HELENA, Mont. (AP) -- Montana Gov. Steve Bullock on Monday took action on a slew of the biggest-money bills from this year's Legislature, including approving plans to overhaul the state's pension and school funding systems.
The Democratic governor also made decisions on a handful of Republican tax measures, including rejecting a plan to reduce the state's income taxes.
His moves came on a busy day. Aside from budget measures, he also rejected several proposals that would have affected the state's laws, if not its finances. In total, Bullock vetoed 27 bills and signed 30 on Monday.
The Legislature adjourned last month and the governor is wrapping up his review of its bills.
— PENSION: Bullock signed a pension overhaul that asks both employers and employees to pay more while reducing cost-of-living increases in the annual benefit.
The plan is expected to face legal challenge from unhappy retirees who will argue in court that the changes unconstitutionally break the contractual obligations the state made to employees.
The state's largest employee union, MEA-MFT, said it expects to support the litigation — even though it also still supports the overall fixes.

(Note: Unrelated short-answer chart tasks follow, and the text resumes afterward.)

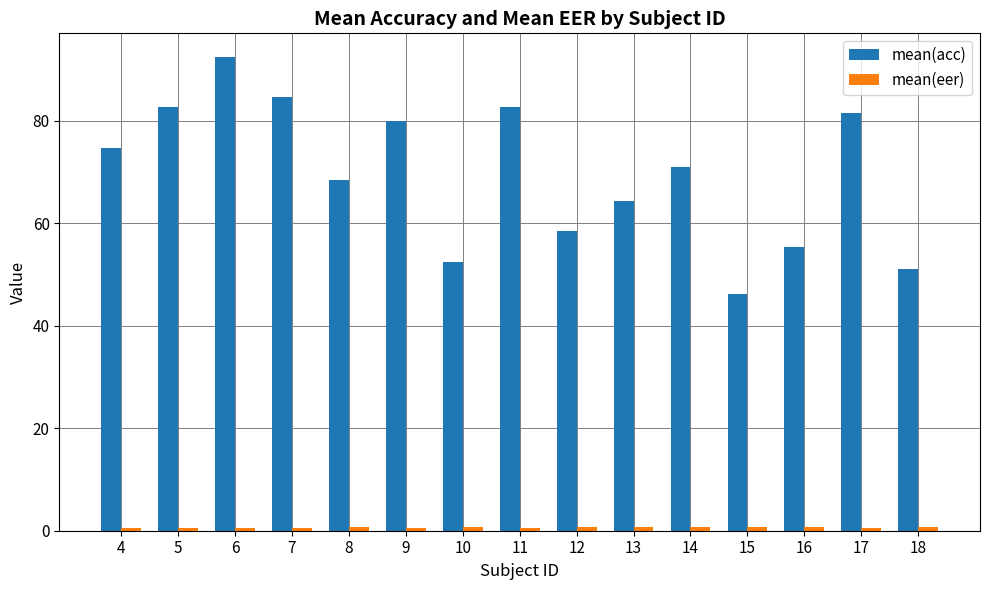

What is the difference between the second highest and second lowest values in the mean(acc) series?

33.7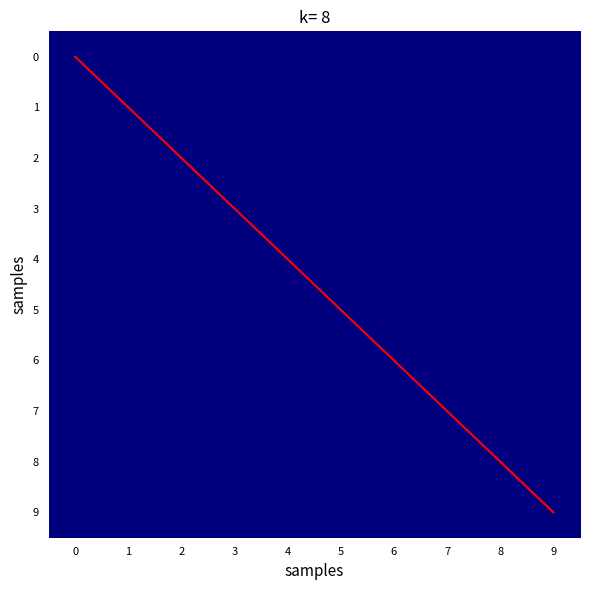

The 7 series shows 0 at 1. True or false?

True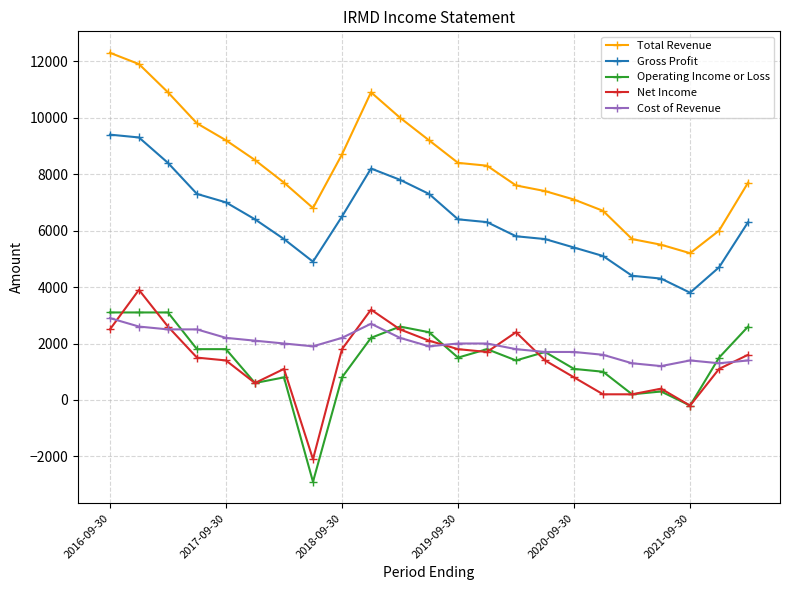

What is the maximum value shown in the chart?

12300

MEA-MFT President Eric Feaver said the measures ensure that pensions will remain intact after Republican hopes to end the plans were dashed.
Feaver said some employees, though, are displeased with the decrease to the benefit known as the guaranteed annual benefit adjustment that was necessary for legislative approval.
"There is no absolute guarantee that the courts will agree that what the legislature did is unconstitutional," Feaver said. "I think, on balance, I would rather have the pension than the GABA. As I have told people, focus on the whole not the part."
— SCHOOL FUNDING: The governor signed the measure from a bipartisan coalition that sends another $50 million to K-12 schools while also seeking to reduce the burden on local property taxpayers with the help of natural resource money.
—TAXES: Bullock signed a proposed business equipment tax reduction, but rejected Republican plans aimed at simplifying and reducing state income taxes.
He said the GOP income tax plan, which lowered rates and got rid of many credits, would harm many middle-income families that benefit from the credits and disproportionality help higher-income earners.
The governor also nixed a tax credit for contributions to private schools and a proposed tax cut on some mandated pollution control equipment.
— OTHER ACTION: Bullock signed a pay increase for state employees, giving many their first raise in years.
Bullock also signed a measure launching construction and other projects in the state, mostly at colleges. One of the largest projects, the construction of the $30 million Missoula College on a golf course grounds, faces legal threats from neighbors unhappy with the project.
The governor also rejected legislative plans to continue an interim committee looking at government efficiencies, which Bullock argued has cost too much and produced almost nothing. He also rejected a planned legislative study of Medicaid as an unconstructive partisan-led panel.
Bullock said in his veto messages that the lawmakers failed to leave a projected surplus of $300 million as he had requested. The total of legislative action, prior to the vetoes, would have left less than $200 million in the bank.
He wrote in rejecting one of the measures, "The Legislature's actions to date leave Montana with an insufficient ending fund balance and spend significantly more than current revenues allow."